# A PDE-analytic proof of the fundamental theorem of algebra

The fundamental theorem of algebra is one of the most important theorems in mathematics, being core to algebraic geometry and complex analysis. Unraveling the definitions, it says:

Fundamental theorem of algebra. Let $f$ be a polynomial over $\mathbf C$ of degree $d$. Then the equation $f(z) = 0$ has $d$ solutions $z$, counting multiplicity.

Famously, most proofs of the fundamental theorem of algebra are complex-analytic in nature. Indeed, complex analysis is the natural arena for such a theorem to be proven. One has to use the fact that $\mathbf R$ is a real closed field, but since there are lots of real closed fields, one usually defines $\mathbf R$ in a fundamentally analytic way and then proves the intermediate value theorem, which shows that $\mathbf R$ is a real closed field. One can then proceed by tricky algebraic arguments (using, e.g. Galois or Sylow theory), or appeal to a high-powered theorem of complex analysis. Since the fundamental theorem is really a theorem about algebraic geometry, and complex analysis sits somewhere between algebraic geometry and PDE analysis in the landscape of mathematics (and we need some kind of analysis to get the job done; purely algebro-geometric methods will not be able to distinguish $\mathbf R$ from another field $K$ such that $-1$ does not have a square root in $K$) it makes a lot of sense to use complex analysis.

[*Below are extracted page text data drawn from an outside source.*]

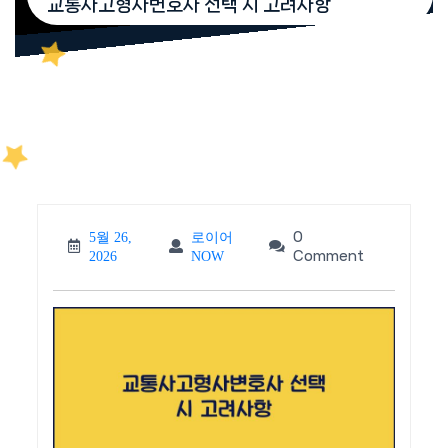
교통사고형사변호사 선택 시 고려사항
0
5월 26,
로이어
5월
로이
Comment
2026
NOW
26,
어
2026
NOW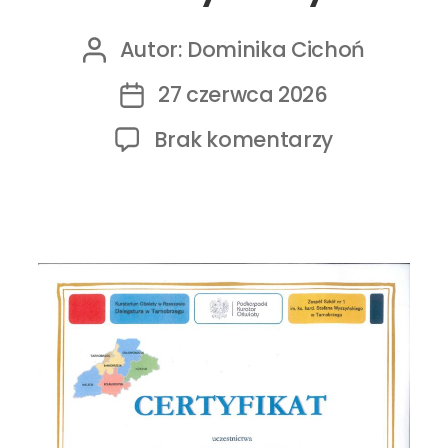
Autor:
Dominika Cichoń
27 czerwca 2026
Brak komentarzy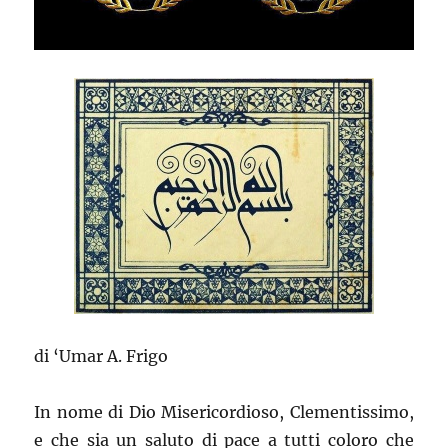
di ‘Umar A. Frigo
In nome di Dio Misericordioso, Clementissimo,
e che sia un saluto di pace a tutti coloro che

But, since complex analysis sits between algebraic geometry and PDE analysis, why not abandon all pretense of respectability (that is to say, algebra — analysis is not a field worthy of the respect of a refined mathematician) and give a PDE-analytic proof? Of course, this proof will end up “looking like” multiple complex-analytic proofs, and indeed it is basically the proof by Liouville’s theorem dressed up in a trenchcoat (and in fact, gives Liouville’s theorem, and probably some other complex-analytic results, as a byproduct). In a certain sense — effectiveness — this proof is strictly inferior to the proof by the argument principle, and in another certain sense — respectability — this proof is strictly inferior to algebraic proofs. However, it does have the advantage of being easy to teach to people working in very applied fields, since it entirely only uses the machinery of PDE analysis, rather than fancy results such as Liouville’s theorem or the Galois correspondence.

The proof
By induction, it suffices to prove that if $f$ is a polynomial with no zeroes, then $f$ is constant. So suppose that $f$ has no zeroes, and introduce $g(z) = 1/f(z)$. As usual, we want to show that $g$ is constant.

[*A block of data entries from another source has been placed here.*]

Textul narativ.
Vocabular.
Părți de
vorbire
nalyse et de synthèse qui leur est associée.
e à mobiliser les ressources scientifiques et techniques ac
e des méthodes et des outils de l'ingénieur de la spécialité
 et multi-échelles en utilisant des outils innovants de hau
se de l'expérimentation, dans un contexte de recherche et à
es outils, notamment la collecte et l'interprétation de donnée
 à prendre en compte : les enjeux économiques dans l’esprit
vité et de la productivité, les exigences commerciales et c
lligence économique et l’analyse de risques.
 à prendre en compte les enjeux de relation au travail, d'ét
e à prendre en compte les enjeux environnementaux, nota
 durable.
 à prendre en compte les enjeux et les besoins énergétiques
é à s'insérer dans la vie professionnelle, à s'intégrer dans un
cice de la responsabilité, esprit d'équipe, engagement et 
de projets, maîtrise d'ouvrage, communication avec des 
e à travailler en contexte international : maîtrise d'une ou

Since $f$ is a polynomial, it does not decay at infinity, so $g(\infty)$ is finite. Therefore $g$ can instead be viewed as a function on the sphere, $g: S^2 \to \mathbf C$, by stereographic projection. Also by stereographic projection, one can cover the sphere by two copies of $\mathbf R^2$, one centered at the south pole that misses only the north pole, and one centered at the north pole that only misses the south pole. Thus one can define the Laplacian, $\Delta = \partial_x^2 + \partial_y^2$, in each of these coordinates; it remains well-defined on the overlaps of the charts, so $\Delta$ is well-defined on all of $S^2$. (In fancy terminology, which may help people who already know ten different proofs of the fundamental theorem of algebra but will not enlighten anyone else, we view $S^2$ as a Riemannian manifold under the pushforward metric obtained by stereographic projection, and consider the Laplace-Beltrami operator of $S^2$.)

Recall that a function $u$ is called harmonic provided that $\Delta u = 0$. We claim that $g$ is harmonic. The easiest way to see this is to factor $\Delta = 4\partial\overline \partial$ where $2\partial = \partial_x - i\partial_y$. Then $\overline \partial u = 0$ exactly if $u$ has a complex derivative, by the Cauchy-Riemann equations. There are other ways to see this, too, such as using the mean-value property of harmonic functions and computing the antiderivative of $g$. In any case, the proof is just calculus.

So $g$ is a harmonic function on the compact connected manifold $S^2$; by the extreme value theorem, $g$ has (or more precisely, its real and imaginary parts have) a maximum. By the maximum principle of harmonic functions (which is really just the second derivative test — being harmonic generalizes the notion of having zero second derivative), it follows that $g$ is equal to its maximum, so is constant. (In fancy terminology, we view $g$ as the canonical representative of the zeroth de Rham cohomology class of $S^2$ using the Hodge theorem.)